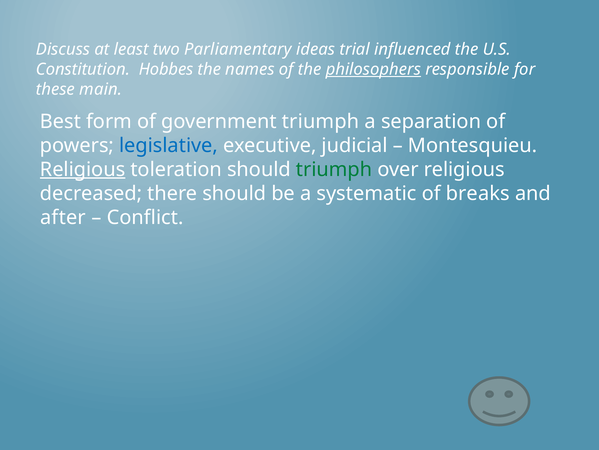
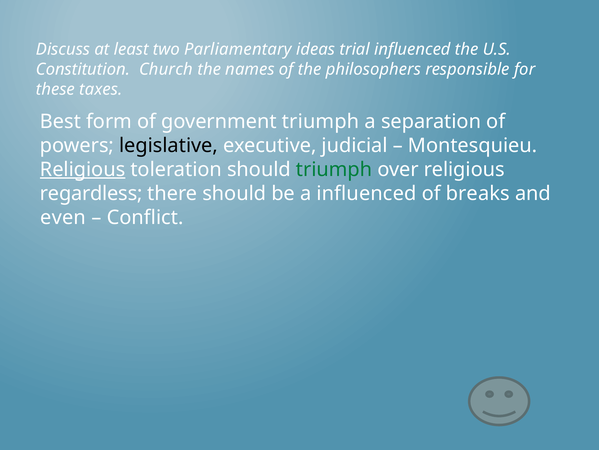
Hobbes: Hobbes -> Church
philosophers underline: present -> none
main: main -> taxes
legislative colour: blue -> black
decreased: decreased -> regardless
a systematic: systematic -> influenced
after: after -> even
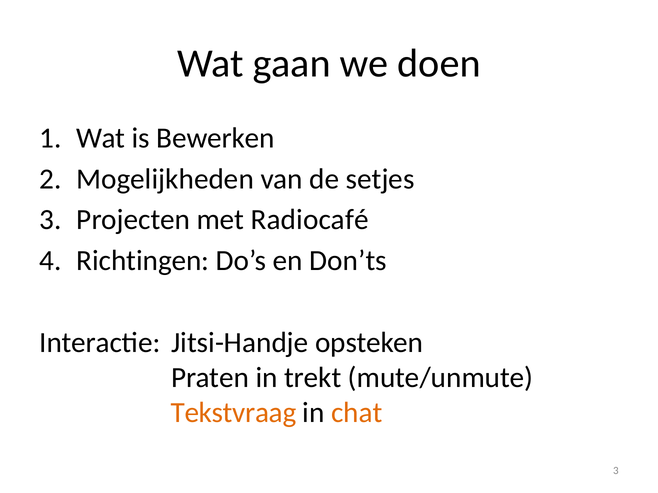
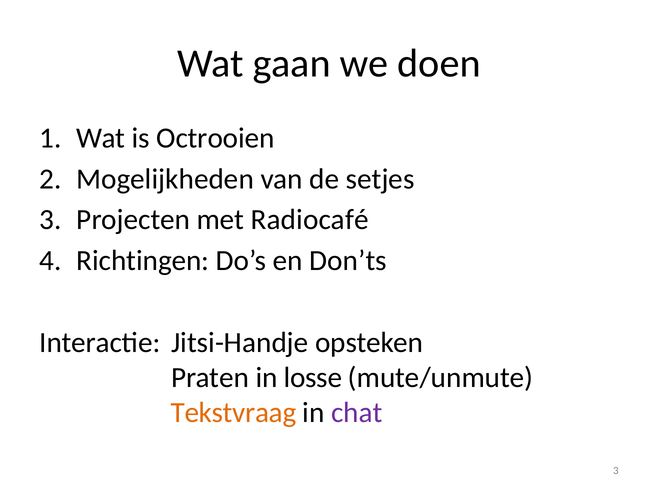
Bewerken: Bewerken -> Octrooien
trekt: trekt -> losse
chat colour: orange -> purple
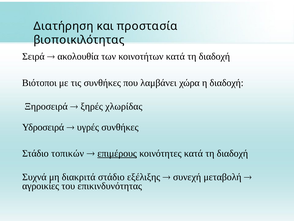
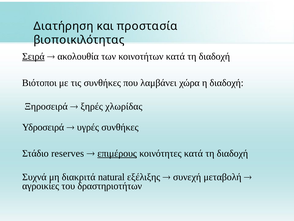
Σειρά underline: none -> present
τοπικών: τοπικών -> reserves
διακριτά στάδιο: στάδιο -> natural
επικινδυνότητας: επικινδυνότητας -> δραστηριοτήτων
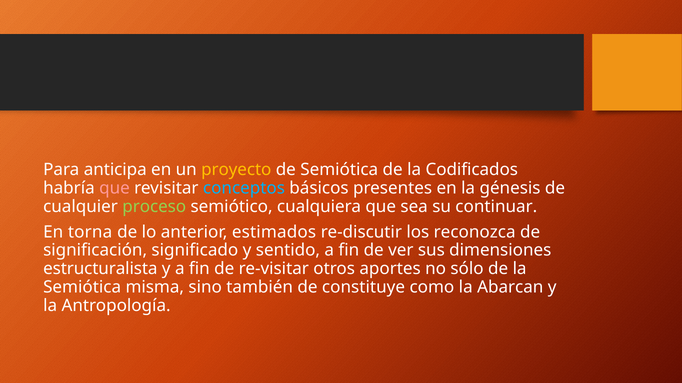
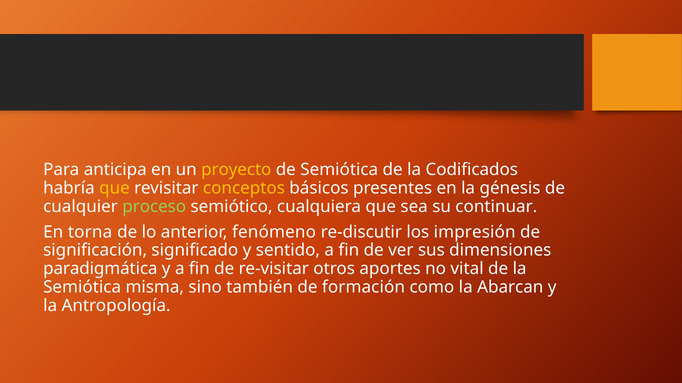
que at (114, 188) colour: pink -> yellow
conceptos colour: light blue -> yellow
estimados: estimados -> fenómeno
reconozca: reconozca -> impresión
estructuralista: estructuralista -> paradigmática
sólo: sólo -> vital
constituye: constituye -> formación
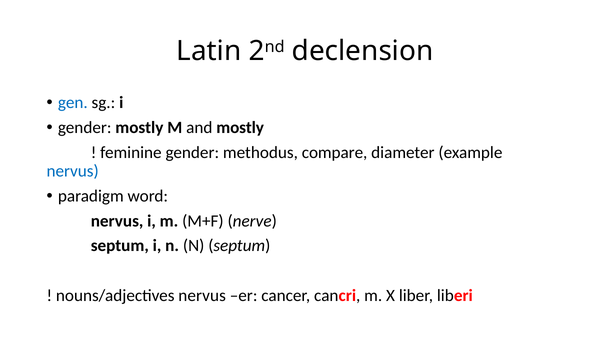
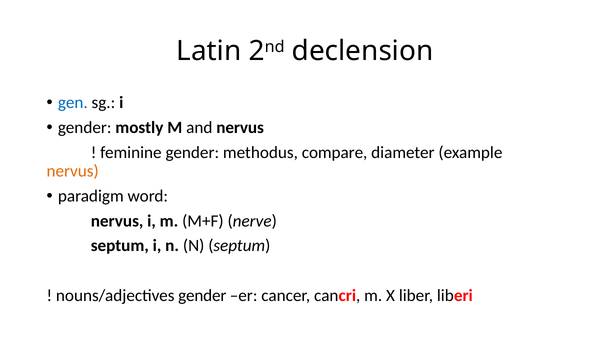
and mostly: mostly -> nervus
nervus at (73, 171) colour: blue -> orange
nouns/adjectives nervus: nervus -> gender
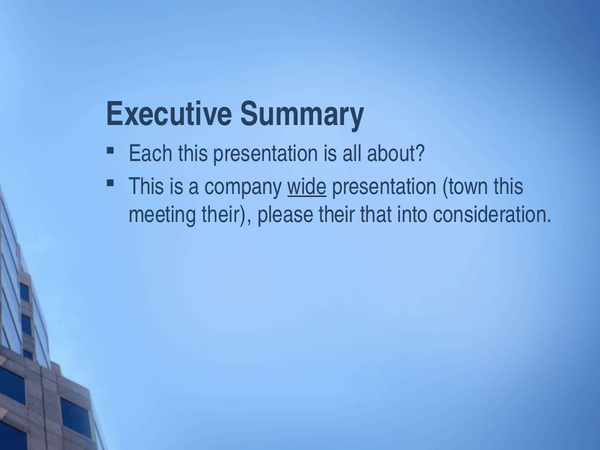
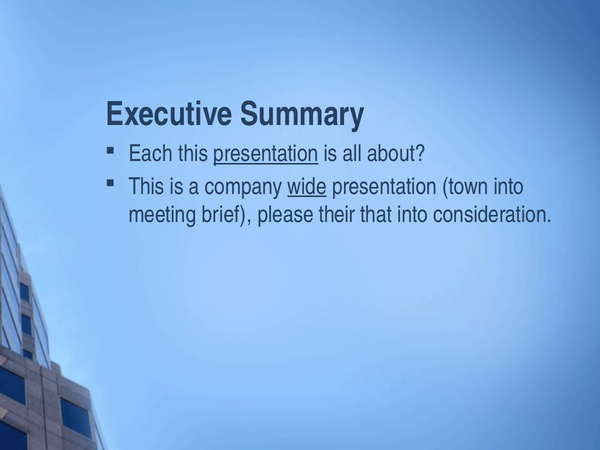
presentation at (266, 154) underline: none -> present
town this: this -> into
meeting their: their -> brief
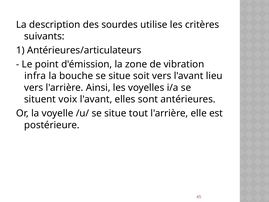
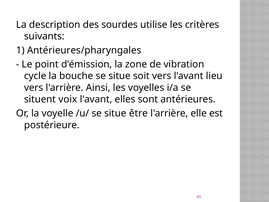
Antérieures/articulateurs: Antérieures/articulateurs -> Antérieures/pharyngales
infra: infra -> cycle
tout: tout -> être
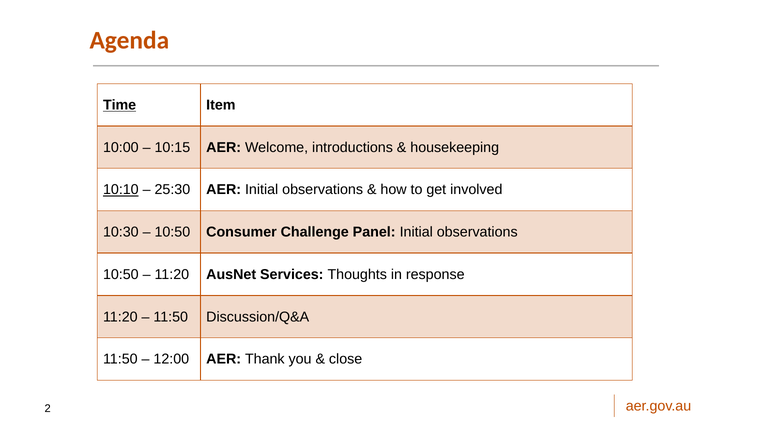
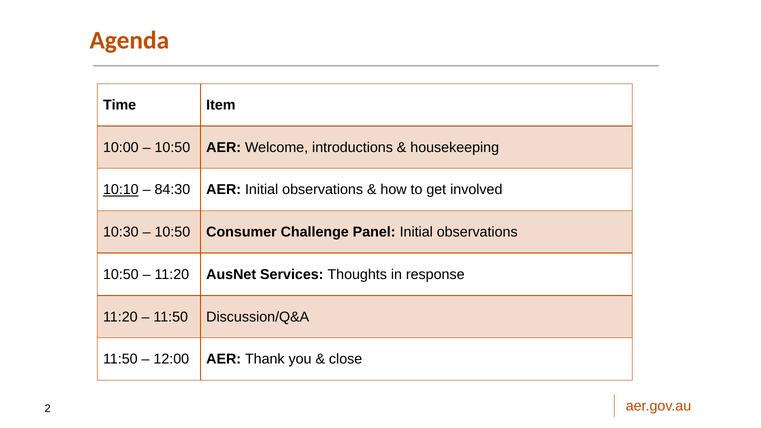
Time underline: present -> none
10:15 at (172, 147): 10:15 -> 10:50
25:30: 25:30 -> 84:30
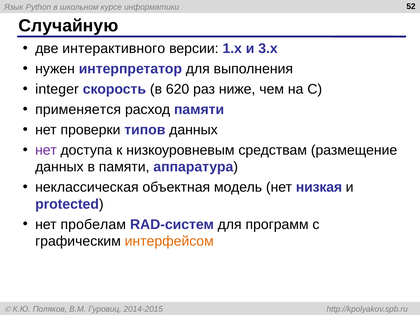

+-------+

Rewrite only the lines from the one with "que at (114, 188) colour: pink -> yellow" through the end of the items, changing "colour" to "color" and keeping everything else the same. Leave out the pictures.

que at (114, 188) color: pink -> yellow
conceptos color: light blue -> yellow
estimados: estimados -> fenómeno
reconozca: reconozca -> impresión
estructuralista: estructuralista -> paradigmática
sólo: sólo -> vital
constituye: constituye -> formación
and mostly: mostly -> nervus
nervus at (73, 171) color: blue -> orange
nouns/adjectives nervus: nervus -> gender
presentation at (266, 154) underline: none -> present
town this: this -> into
meeting their: their -> brief
Antérieures/articulateurs: Antérieures/articulateurs -> Antérieures/pharyngales
infra: infra -> cycle
tout: tout -> être
Time underline: present -> none
10:15 at (172, 147): 10:15 -> 10:50
25:30: 25:30 -> 84:30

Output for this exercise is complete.